Chicken, coconut & lentil stew recipe, from our academy’s recipe selection.
1 tbsp ghee or coconut oil
1 large red onion, finely chopped
4 cloves garlic, finely chopped
1 inch piece fresh ginger, finely chopped
2-4 green chilli peppers, finely chopped
1 tsp sea salt
1 heaped tsp ground cumin
1 tsp paprika
1 tsp ground turmeric
1 small cinnamon stick
650g fresh chicken breast, diced
400g tinned chopped tomatoes
200g dried red lentils, rinsed
500ml vegetable stock (made with one organic stock cube) 200ml tinned coconut milk
1 tbsp fresh lime juice
a sprinkle of fresh coriander, finely chopped
1 tbsp (per person) plain yoghurt (use dairy free if preferred)
Melt the ghee/oil in a large saucepan over a medium heat. Add the onion and fry for 5 minutes, stirring frequently.

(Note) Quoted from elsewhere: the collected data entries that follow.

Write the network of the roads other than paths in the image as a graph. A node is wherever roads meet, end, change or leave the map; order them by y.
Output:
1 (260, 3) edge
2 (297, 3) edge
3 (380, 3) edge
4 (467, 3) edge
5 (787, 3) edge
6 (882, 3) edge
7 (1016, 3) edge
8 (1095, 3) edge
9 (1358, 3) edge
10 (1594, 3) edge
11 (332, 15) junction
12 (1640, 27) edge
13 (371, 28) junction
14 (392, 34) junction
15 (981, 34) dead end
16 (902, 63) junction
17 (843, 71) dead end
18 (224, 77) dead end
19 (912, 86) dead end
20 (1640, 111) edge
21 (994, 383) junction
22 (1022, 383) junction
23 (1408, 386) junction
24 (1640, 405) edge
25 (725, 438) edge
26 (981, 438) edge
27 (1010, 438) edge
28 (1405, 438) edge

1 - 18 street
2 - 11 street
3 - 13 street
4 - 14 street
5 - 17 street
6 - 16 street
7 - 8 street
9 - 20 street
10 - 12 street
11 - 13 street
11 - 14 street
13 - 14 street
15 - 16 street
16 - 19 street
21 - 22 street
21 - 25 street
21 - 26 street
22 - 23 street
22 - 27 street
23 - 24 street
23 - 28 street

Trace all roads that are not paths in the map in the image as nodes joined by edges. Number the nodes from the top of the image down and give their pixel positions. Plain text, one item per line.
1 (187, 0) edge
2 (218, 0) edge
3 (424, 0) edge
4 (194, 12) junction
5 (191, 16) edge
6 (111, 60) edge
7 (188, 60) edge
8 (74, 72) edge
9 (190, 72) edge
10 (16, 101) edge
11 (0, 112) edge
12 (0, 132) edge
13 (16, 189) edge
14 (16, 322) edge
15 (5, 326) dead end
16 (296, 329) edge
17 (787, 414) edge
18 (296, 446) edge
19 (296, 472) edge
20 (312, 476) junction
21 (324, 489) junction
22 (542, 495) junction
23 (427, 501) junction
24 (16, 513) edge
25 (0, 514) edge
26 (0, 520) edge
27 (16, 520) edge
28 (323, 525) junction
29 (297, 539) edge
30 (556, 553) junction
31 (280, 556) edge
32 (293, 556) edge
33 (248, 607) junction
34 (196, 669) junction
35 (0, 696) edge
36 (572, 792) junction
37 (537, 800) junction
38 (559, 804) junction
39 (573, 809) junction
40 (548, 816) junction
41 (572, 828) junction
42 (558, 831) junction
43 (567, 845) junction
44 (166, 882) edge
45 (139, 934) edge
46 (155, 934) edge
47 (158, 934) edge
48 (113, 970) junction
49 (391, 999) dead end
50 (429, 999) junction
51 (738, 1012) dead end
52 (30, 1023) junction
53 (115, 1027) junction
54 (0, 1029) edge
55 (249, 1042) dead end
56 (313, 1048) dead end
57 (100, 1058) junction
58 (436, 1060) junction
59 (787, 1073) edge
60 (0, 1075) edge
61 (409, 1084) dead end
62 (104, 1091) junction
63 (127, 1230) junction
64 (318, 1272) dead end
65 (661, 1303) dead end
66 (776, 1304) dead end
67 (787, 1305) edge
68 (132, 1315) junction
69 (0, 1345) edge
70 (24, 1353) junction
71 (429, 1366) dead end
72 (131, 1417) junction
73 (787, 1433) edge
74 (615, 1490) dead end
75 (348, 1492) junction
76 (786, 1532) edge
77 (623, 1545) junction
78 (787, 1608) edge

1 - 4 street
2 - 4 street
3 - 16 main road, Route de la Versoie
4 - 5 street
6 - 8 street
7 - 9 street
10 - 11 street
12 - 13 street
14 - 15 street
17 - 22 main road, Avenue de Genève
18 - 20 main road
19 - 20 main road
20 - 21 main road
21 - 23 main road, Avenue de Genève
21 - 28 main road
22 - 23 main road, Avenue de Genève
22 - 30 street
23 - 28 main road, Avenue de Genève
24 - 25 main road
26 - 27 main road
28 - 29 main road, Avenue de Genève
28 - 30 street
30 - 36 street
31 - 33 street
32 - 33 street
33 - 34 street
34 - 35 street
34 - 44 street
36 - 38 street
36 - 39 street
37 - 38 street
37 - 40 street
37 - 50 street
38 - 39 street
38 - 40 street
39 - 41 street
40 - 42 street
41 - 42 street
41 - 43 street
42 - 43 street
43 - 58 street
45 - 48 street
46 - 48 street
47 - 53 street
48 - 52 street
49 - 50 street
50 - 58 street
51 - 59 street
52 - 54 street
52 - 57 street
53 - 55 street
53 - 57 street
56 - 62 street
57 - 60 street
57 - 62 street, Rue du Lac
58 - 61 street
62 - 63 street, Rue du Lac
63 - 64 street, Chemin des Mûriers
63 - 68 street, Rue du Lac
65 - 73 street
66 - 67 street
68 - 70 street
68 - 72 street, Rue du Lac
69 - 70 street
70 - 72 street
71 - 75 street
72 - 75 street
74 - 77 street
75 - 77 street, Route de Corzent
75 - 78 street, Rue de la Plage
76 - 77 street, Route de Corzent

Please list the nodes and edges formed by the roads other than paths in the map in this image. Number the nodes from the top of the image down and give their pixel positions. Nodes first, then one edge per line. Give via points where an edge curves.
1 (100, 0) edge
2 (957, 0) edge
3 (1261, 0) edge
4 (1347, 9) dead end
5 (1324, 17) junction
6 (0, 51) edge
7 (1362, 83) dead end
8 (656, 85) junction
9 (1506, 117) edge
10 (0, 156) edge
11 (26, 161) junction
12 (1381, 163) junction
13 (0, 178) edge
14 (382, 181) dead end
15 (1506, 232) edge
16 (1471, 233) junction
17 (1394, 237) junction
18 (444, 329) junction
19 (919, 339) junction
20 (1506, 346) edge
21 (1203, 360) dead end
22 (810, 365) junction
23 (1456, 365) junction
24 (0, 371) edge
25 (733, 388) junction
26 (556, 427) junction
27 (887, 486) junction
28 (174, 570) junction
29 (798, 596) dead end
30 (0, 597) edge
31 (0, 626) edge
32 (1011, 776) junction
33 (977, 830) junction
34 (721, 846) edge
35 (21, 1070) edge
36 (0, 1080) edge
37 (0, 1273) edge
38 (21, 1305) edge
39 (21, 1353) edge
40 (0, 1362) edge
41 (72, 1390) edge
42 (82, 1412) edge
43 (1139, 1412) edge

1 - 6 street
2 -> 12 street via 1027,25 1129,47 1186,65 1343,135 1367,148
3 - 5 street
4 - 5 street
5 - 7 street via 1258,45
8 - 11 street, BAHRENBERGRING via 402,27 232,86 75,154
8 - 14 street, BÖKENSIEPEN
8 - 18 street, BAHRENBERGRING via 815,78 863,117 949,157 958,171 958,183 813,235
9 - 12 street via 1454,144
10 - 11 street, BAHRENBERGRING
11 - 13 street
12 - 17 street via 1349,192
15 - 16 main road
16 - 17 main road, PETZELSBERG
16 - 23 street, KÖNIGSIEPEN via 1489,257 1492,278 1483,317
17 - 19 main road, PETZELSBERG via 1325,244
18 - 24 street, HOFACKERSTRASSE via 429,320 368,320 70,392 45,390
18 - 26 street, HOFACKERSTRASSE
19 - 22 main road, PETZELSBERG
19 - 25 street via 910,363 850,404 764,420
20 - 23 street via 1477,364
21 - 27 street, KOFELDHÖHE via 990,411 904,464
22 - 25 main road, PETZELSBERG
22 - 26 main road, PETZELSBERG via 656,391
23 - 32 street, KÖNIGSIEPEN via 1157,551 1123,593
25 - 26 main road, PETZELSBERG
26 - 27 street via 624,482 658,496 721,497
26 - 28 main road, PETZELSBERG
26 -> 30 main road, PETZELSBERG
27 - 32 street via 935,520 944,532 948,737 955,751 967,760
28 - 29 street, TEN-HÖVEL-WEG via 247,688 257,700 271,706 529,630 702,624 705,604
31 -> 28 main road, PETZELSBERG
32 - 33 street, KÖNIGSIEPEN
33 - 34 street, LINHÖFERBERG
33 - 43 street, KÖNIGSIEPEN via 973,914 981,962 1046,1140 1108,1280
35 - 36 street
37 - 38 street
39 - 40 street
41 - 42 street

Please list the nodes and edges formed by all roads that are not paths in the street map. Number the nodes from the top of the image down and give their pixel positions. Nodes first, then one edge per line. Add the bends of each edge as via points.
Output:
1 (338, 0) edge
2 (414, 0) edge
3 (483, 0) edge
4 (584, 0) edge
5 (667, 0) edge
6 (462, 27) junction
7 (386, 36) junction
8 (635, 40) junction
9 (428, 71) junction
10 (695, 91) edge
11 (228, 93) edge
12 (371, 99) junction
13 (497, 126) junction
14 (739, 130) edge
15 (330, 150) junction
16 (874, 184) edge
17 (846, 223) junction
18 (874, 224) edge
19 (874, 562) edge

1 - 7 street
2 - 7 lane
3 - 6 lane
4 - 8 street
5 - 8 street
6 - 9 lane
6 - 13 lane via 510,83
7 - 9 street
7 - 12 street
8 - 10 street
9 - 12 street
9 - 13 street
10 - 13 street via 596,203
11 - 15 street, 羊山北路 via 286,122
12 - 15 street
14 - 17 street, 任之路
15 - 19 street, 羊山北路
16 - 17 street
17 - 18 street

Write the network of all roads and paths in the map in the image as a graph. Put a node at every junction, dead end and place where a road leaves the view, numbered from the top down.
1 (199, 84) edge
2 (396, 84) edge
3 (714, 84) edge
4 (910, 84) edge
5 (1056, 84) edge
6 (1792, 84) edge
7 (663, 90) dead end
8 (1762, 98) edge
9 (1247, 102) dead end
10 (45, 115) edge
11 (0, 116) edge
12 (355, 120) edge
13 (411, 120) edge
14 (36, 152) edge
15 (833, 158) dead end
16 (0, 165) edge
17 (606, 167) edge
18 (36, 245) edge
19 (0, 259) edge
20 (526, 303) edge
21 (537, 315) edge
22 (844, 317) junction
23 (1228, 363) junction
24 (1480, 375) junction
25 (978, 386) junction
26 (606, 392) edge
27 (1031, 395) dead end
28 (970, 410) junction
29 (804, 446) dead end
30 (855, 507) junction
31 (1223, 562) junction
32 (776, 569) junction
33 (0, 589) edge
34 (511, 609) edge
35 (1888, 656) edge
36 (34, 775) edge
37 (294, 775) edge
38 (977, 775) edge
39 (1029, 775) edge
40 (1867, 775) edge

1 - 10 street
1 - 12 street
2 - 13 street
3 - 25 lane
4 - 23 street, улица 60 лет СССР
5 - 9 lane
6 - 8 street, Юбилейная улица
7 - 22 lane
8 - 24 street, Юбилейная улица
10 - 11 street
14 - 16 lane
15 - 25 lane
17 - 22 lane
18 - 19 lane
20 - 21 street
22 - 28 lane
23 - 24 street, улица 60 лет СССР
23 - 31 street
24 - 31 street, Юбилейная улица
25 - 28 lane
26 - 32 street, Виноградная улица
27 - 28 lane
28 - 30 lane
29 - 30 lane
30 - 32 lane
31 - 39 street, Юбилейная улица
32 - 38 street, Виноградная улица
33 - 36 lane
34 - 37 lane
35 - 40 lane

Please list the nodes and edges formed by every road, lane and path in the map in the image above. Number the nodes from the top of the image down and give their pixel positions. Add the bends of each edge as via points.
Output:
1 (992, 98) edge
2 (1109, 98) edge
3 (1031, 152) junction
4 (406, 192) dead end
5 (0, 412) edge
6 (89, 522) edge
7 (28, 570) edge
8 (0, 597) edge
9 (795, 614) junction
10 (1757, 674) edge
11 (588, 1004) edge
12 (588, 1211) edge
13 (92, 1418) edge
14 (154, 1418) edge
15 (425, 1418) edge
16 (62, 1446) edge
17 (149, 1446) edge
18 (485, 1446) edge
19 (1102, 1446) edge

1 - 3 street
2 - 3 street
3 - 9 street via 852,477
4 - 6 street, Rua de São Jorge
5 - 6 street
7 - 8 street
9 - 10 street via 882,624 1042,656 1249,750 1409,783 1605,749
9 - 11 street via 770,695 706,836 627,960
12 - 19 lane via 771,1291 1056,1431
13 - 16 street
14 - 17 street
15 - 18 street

Add the garlic, ginger and chillis. Stir well and and fry for 2 minutes, stirring frequently. Add the salt, cumin, paprika, turmeric and cinnamon stick. Stir well and fry for 1 minute. Add the chicken, stir well and cook for 3 minutes.
Add the tomatoes, stir well and cook for 5 minutes.
Add the lentils and stock, stir well and bring to the boil. Cover with a lid and simmer gently for 15 minutes, or until the lentils are tender. Add more stock during cooking time, if required.
Stir in the coconut milk and heat through for 1 minute. Stir in the lime juice.